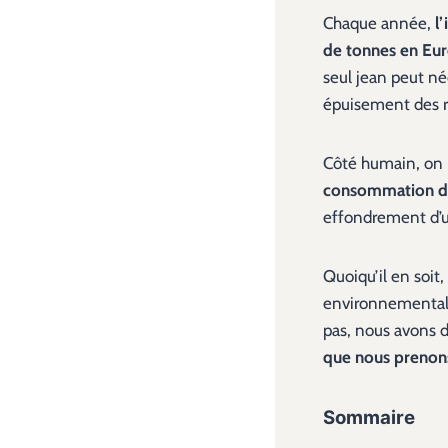
Chaque année,
l
de tonnes en Eu
seul jean peut né
épuisement des re
Côté humain, on
consommation d
effondrement d’u
Quoiqu’il en soi
environnementale s
pas, nous avons d
que nous prenons
Sommaire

+++

#### [Task statement]
Leaving out any pictures, write the records above out exactly as they are.

#### [Answer for this exercise]
Chaque année,
l
de tonnes en Eu
seul jean peut né
épuisement des re
Côté humain, on
consommation d
effondrement d’u
Quoiqu’il en soi
environnementale s
pas, nous avons d
que nous prenons
Sommaire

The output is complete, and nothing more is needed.